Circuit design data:

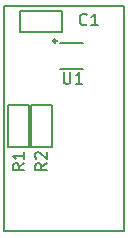
<source format=gto>
G04 #@! TF.FileFunction,Legend,Top*
%FSLAX46Y46*%
G04 Gerber Fmt 4.6, Leading zero omitted, Abs format (unit mm)*
G04 Created by KiCad (PCBNEW (2016-05-03 BZR 6266)-product) date Thu Jul 21 02:54:24 2016*
%MOMM*%
%LPD*%
G01*
G04 APERTURE LIST*
%ADD10C,0.350000*%
%ADD11C,0.150000*%
%ADD12C,0.203200*%
%ADD13C,0.254000*%
%ADD14C,0.180000*%
G04 APERTURE END LIST*
D10*
D11*
X104140000Y-116205000D02*
X104140000Y-135255000D01*
X114300000Y-116205000D02*
X104140000Y-116205000D01*
X114300000Y-135255000D02*
X114300000Y-116205000D01*
X104140000Y-135255000D02*
X114300000Y-135255000D01*
D12*
X108855000Y-119296000D02*
X110855000Y-119296000D01*
X110855000Y-121496000D02*
X108855000Y-121496000D01*
D13*
X108585000Y-119126000D02*
G75*
G03X108585000Y-119126000I-127000J0D01*
G01*
D14*
X105537000Y-116586000D02*
X109093000Y-116586000D01*
X109093000Y-116586000D02*
X109093000Y-118364000D01*
X109093000Y-118364000D02*
X105537000Y-118364000D01*
X105537000Y-118364000D02*
X105537000Y-116586000D01*
X106299000Y-124587000D02*
X106299000Y-128143000D01*
X106299000Y-128143000D02*
X104521000Y-128143000D01*
X104521000Y-128143000D02*
X104521000Y-124587000D01*
X104521000Y-124587000D02*
X106299000Y-124587000D01*
X106426000Y-128143000D02*
X106426000Y-124587000D01*
X106426000Y-124587000D02*
X108204000Y-124587000D01*
X108204000Y-124587000D02*
X108204000Y-128143000D01*
X108204000Y-128143000D02*
X106426000Y-128143000D01*
X109204095Y-121761381D02*
X109204095Y-122570905D01*
X109251714Y-122666143D01*
X109299333Y-122713762D01*
X109394571Y-122761381D01*
X109585048Y-122761381D01*
X109680286Y-122713762D01*
X109727905Y-122666143D01*
X109775524Y-122570905D01*
X109775524Y-121761381D01*
X110775524Y-122761381D02*
X110204095Y-122761381D01*
X110489809Y-122761381D02*
X110489809Y-121761381D01*
X110394571Y-121904238D01*
X110299333Y-121999476D01*
X110204095Y-122047095D01*
X111172524Y-117713143D02*
X111124905Y-117760762D01*
X110982048Y-117808381D01*
X110886810Y-117808381D01*
X110743952Y-117760762D01*
X110648714Y-117665524D01*
X110601095Y-117570286D01*
X110553476Y-117379810D01*
X110553476Y-117236952D01*
X110601095Y-117046476D01*
X110648714Y-116951238D01*
X110743952Y-116856000D01*
X110886810Y-116808381D01*
X110982048Y-116808381D01*
X111124905Y-116856000D01*
X111172524Y-116903619D01*
X112124905Y-117808381D02*
X111553476Y-117808381D01*
X111839190Y-117808381D02*
X111839190Y-116808381D01*
X111743952Y-116951238D01*
X111648714Y-117046476D01*
X111553476Y-117094095D01*
X105870381Y-129492476D02*
X105394190Y-129825810D01*
X105870381Y-130063905D02*
X104870381Y-130063905D01*
X104870381Y-129682952D01*
X104918000Y-129587714D01*
X104965619Y-129540095D01*
X105060857Y-129492476D01*
X105203714Y-129492476D01*
X105298952Y-129540095D01*
X105346571Y-129587714D01*
X105394190Y-129682952D01*
X105394190Y-130063905D01*
X105870381Y-128540095D02*
X105870381Y-129111524D01*
X105870381Y-128825810D02*
X104870381Y-128825810D01*
X105013238Y-128921048D01*
X105108476Y-129016286D01*
X105156095Y-129111524D01*
X107775381Y-129492476D02*
X107299190Y-129825810D01*
X107775381Y-130063905D02*
X106775381Y-130063905D01*
X106775381Y-129682952D01*
X106823000Y-129587714D01*
X106870619Y-129540095D01*
X106965857Y-129492476D01*
X107108714Y-129492476D01*
X107203952Y-129540095D01*
X107251571Y-129587714D01*
X107299190Y-129682952D01*
X107299190Y-130063905D01*
X106870619Y-129111524D02*
X106823000Y-129063905D01*
X106775381Y-128968667D01*
X106775381Y-128730571D01*
X106823000Y-128635333D01*
X106870619Y-128587714D01*
X106965857Y-128540095D01*
X107061095Y-128540095D01*
X107203952Y-128587714D01*
X107775381Y-129159143D01*
X107775381Y-128540095D01*
M02*

</source>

■ WORK INSTRUCTION ■
Return a copy of each line in the entries that carries the string "LIST".

■ WRITTEN RESPONSE ■
G04 APERTURE LIST*
G04 APERTURE END LIST*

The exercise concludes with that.